Gold Beach Interview
Gold Beach is a town in Oregon where the Rogue River meets the Pacific Ocean. Gold Beach is also the code name of one of the D-Day landing beaches that Allied forces used to invade German-occupied France on June 6, 1944. Austin has its very own Gold Beach; one that is a long-time musical experiment of Tony Daugherty and Michael Winningham.
I first stumbled upon Gold Beach when they opened for The Wooden Birds at The Mohawk in July 2011. Since then, their debut album Habibti has dominated my iTunes playlists. AdobeAirstream chatted with Winningham as Gold Beach after their show at The Mohawk on December 9th with Seryn and Little Lo.
http://www.youtube.com/watch?v=7pOK8sWyuZU
A2: You and Tony have been creating music together for a long time. What made the two of you decide it was time to record Habibti?
MW: We didn’t ever really decide to make Habibti, we just decided to take the songwriting and recording element into our own hands and see what happens. We wanted to try out a variety of songwriting approaches ourselves using the studio as a songwriting tool. Habibti started forming itself after 25 tracks or so. And working with different musicians and anticipating their styles, we just wanted to see what would happen if we had more control.
A2: How did you approach the instrumentation and arrangements during the recording?
MW: It’s funny, cause so much of the instrumentation was in our heads while we workshopped songs quietly in Tony’s apartment or my house. We just got better at keeping track of melodies. Sometimes we hummed those parts or sang them in voice, other times we would find them on a piano or keyboard and keep track of them before we went into the studio.
A2: How did you approach forming the band and teaching them how to play the songs that you had created?
MW: We did our best to find people that were proficient in multiple instruments because there was a lot of instrumentation that didn’t run consistently through each song. It was important to us that everyone could stop playing an instrument during a song and pick up something else where needed. It became a very organized process of distributing the instrumentation per song.
That said — some songs did evolve a bit for the live show and are not completely true to the recordings.
A2: Considering that Habibti was written over a long stretch of time, did you always have a particular “sound” in mind when you were writing the songs? Or after demoing 25+ songs did you just pick the ones that worked best together?
MW: We picked the ones that worked best together. However, toward the end the “sound” was coming together naturally. We started speaking studio language better and we started to have a better understanding of what was emerging. We wanted something lush and restrained with songs that move inside their arrangements.
A2: What types of subjects do you feel most comfortable writing about?
MW: I like for lyrics to enhance the music. The music always comes first for me. I don’t think there are any particular subjects that I continue to come back to. I like the freedom to talk about multiple subjects in one song, even if they are just related in tone or imagery and not necessarily in narrative.
A2: How do you prefer to classify Gold Beach?
MW: Neo-soul.
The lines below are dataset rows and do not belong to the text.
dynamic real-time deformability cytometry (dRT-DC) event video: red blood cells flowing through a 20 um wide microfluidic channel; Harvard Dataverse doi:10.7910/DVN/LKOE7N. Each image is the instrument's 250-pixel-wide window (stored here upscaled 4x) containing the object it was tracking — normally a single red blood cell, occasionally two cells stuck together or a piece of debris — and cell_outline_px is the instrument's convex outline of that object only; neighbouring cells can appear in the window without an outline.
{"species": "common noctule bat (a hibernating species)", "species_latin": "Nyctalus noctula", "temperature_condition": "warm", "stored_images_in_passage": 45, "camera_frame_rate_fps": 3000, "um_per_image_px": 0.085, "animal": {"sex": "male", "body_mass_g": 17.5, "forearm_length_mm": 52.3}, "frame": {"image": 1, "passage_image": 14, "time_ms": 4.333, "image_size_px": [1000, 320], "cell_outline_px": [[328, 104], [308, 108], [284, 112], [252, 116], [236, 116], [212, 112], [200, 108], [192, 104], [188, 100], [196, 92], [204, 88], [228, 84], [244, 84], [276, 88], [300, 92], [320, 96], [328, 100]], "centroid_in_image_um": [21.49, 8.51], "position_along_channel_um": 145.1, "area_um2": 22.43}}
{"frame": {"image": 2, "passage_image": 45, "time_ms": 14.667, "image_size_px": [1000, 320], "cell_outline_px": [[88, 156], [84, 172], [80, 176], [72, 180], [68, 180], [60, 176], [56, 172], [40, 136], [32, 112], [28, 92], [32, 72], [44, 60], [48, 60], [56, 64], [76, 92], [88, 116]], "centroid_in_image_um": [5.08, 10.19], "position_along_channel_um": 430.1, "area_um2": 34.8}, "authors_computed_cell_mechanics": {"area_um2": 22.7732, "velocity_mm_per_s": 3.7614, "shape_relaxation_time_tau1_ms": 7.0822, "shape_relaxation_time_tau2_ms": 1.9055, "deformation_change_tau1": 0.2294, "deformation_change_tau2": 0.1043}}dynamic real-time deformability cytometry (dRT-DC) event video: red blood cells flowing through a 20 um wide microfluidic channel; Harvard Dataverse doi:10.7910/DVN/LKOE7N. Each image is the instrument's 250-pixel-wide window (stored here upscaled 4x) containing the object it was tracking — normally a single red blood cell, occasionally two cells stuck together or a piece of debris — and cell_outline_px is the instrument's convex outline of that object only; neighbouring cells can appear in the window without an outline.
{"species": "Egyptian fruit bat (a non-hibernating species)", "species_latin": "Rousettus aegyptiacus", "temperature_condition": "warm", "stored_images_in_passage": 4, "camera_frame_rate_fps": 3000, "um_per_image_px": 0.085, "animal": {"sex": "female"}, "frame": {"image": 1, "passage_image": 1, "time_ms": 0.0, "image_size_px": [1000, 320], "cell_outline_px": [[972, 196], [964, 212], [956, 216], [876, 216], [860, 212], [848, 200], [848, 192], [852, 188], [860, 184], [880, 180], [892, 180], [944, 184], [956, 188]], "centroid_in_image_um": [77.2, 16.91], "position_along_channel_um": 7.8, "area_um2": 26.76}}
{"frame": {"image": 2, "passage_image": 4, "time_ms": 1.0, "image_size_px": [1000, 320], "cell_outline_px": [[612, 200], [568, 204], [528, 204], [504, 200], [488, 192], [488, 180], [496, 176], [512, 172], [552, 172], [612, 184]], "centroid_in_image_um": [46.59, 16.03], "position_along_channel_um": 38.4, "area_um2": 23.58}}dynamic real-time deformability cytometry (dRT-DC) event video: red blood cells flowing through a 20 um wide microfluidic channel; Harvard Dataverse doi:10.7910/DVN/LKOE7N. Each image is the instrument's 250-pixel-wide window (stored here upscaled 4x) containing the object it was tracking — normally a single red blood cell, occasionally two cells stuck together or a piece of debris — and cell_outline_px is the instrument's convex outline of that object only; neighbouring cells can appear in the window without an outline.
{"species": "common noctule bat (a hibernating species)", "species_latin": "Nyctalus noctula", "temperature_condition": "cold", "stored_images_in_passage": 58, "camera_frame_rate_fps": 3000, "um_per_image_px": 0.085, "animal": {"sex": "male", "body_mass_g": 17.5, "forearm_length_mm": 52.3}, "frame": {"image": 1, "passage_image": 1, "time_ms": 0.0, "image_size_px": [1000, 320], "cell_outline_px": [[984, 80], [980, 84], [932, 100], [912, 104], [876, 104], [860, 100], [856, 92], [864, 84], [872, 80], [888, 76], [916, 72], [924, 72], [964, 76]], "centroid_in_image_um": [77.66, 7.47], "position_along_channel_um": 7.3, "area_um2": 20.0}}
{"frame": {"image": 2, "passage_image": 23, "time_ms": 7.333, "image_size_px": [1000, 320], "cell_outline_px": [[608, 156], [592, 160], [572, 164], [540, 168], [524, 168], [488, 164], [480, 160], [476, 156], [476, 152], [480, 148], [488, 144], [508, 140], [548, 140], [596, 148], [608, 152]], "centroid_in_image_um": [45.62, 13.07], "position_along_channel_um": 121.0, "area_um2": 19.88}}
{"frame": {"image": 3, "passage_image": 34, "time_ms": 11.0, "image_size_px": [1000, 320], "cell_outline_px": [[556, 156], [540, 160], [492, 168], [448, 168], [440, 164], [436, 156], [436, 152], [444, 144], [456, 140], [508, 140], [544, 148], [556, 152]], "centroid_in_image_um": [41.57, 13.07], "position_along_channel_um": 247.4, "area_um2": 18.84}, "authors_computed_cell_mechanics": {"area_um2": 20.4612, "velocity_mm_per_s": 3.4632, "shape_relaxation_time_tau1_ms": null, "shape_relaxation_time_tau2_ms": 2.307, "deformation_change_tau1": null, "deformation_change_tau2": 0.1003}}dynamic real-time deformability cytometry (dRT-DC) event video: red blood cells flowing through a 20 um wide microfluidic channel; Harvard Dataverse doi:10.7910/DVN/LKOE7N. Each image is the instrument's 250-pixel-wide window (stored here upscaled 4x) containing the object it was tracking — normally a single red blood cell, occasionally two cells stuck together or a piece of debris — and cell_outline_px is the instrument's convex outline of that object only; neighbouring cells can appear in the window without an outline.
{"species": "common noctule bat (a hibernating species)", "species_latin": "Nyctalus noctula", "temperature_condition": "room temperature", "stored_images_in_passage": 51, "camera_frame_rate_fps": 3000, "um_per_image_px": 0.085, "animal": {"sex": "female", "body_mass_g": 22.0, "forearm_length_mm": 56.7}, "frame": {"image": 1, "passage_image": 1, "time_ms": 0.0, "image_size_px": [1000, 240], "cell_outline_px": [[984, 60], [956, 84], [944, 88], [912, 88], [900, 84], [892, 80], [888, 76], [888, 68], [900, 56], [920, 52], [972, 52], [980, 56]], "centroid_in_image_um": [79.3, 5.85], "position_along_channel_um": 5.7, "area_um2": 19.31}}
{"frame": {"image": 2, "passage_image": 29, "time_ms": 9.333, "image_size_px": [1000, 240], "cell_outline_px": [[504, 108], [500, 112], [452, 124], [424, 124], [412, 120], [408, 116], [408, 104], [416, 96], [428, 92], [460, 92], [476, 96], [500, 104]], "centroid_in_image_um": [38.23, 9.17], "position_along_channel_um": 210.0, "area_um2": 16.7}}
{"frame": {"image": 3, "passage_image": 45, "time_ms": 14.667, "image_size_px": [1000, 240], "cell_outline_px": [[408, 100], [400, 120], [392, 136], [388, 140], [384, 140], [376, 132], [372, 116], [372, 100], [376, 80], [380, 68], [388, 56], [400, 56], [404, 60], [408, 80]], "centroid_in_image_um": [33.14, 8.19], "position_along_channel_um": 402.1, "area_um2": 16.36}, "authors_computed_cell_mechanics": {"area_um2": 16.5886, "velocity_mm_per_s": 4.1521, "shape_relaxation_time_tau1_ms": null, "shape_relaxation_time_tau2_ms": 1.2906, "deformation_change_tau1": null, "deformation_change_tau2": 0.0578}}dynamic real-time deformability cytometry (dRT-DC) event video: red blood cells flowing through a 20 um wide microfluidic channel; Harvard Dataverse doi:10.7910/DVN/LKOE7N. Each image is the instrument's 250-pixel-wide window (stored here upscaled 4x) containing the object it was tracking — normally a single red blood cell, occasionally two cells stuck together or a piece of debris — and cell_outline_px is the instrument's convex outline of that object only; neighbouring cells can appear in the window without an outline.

I don’t know…
A2: Well, hearing Gold Beach perform live, I get a kind of 1970s rock vibe; but then there is more of a folk vibe from the recorded versions of the songs.
MW: Its true, there is a desire to entertain live. I think its funny seeing some acts whose live show is so different from their CDs. It also concerning live, because you don’t want to lose subtlety completely. We’ve started to find a happy medium recently, though I still tend to like the songs at a softer volume.
A2: I suspect that you have to be pretty picky about which venues you play. With a bad sound mix or PA, your sound might get pretty jumbled.
MW: At the end of the day you are at the mercy of the club and the sound person. You try to play the right venues, then beyond that all you can do is immerse yourself in the actual performance and your physical communication with the audience. It’s too easy to get caught up in sound problems. A good performance can still communicate well on its own.